Five facts every Australian needs to know about men at work

Five facts every Australian needs to know about men at work

Annabel Crabb
In simpler times, specifically Monday last week which now feels like an eon ago, journalist, writer and presenter Annabel Crabb presented at the Australian HR Institute‘s International Women’s Day breakfast.

Notwithstanding my published views and misgivings about IWD I sincerely wish everyone in the country had the opportunity to attend this event and hear Crabb present with characteristic humour, sharp analysis and an abundance of facts on Australia’s “parenthood trap”.

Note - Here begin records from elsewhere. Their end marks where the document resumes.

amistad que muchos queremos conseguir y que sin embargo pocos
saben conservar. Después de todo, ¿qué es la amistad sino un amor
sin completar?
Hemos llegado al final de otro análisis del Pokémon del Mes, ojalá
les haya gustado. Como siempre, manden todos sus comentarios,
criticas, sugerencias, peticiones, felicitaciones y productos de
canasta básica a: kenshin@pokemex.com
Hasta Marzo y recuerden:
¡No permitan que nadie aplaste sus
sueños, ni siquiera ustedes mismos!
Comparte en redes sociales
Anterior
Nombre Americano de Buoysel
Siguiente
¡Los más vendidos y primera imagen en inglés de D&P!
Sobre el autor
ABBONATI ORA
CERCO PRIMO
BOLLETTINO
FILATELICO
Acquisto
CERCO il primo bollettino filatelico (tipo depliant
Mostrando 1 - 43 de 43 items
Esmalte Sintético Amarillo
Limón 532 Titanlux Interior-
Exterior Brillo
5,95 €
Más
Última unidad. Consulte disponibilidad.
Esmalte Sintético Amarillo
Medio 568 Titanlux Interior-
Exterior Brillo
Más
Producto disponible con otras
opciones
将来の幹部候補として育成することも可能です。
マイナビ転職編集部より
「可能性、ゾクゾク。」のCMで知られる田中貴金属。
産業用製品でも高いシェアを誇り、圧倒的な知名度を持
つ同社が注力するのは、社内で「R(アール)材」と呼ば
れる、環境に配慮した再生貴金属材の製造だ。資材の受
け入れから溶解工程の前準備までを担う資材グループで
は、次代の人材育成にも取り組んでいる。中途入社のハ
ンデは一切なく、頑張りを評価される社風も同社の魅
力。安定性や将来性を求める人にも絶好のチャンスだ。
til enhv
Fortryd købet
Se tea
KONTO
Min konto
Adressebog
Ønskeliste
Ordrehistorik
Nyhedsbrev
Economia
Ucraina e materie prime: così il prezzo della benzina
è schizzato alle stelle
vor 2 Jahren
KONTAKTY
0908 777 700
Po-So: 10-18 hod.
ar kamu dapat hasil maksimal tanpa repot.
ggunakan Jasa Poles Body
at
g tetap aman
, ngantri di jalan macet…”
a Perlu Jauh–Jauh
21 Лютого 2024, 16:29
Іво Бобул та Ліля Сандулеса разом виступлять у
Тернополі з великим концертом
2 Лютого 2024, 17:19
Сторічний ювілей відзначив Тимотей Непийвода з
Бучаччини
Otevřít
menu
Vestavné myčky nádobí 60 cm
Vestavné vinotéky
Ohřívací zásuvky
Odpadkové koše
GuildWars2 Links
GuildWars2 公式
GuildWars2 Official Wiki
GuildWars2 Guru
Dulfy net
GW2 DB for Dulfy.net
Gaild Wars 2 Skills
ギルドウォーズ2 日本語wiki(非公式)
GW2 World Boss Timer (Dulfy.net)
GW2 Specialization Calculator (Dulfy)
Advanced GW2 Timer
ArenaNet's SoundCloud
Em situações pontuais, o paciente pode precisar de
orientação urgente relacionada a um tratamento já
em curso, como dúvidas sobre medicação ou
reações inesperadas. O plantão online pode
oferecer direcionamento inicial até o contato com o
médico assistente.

It was the subject Crabb covered in her 2019 Quarterly Essay Men at Work in which she explored what is keeping Australian women from achieving gender parity.

It’s not possible, in written form, or any form really, to replicate her presentation (perhaps in 2021 for IWD Crabb could present a national lecture that is mandatory viewing for every Australian?) but some of the information presented needs to be widely known.

Here are five little facts every Australian committed to creating a gender equal world needs at the ready.

The Wife Drought persists.

76% of full-time working fathers in Australia have a spouse who either did not work at all in the paid workforce , or worked part-time. 15% of full-time working Australia mothers had the same deal.

The Parent Pay Gap is real.

When it comes to total income earned over 40 years, a man without children, on average, will earn $2 million. For dads, this goes up to $2.5 million. A woman without children will earn $1.9 million but for mums it falls to $1.3 million.

Stay at home dads are rare. Ridiculously rare.

Back in 1991, 4% of families in Australia had a stay at home dad. In the year 2016 that increased by a massive 1%. Just 5% of Australian families have a stay at home dad.

Part-time work is still for mums.

When it comes to part time work in families with children under 12, only 5% of dads access it compared to 44% of mums.

Dads aren’t taking paid parental leave offered by the government.

Between 2010 and 2019, 1,236,675 females received the government’s paid parental leave. In that same time period there were just 6,250 male recipients.

Until these “facts” change substantially the lives of men and women will remain firmly wedded to traditional roles.

As Crabb argues “until men are as free to leave the workplace as women are to enter it” gender equity will remain elusive.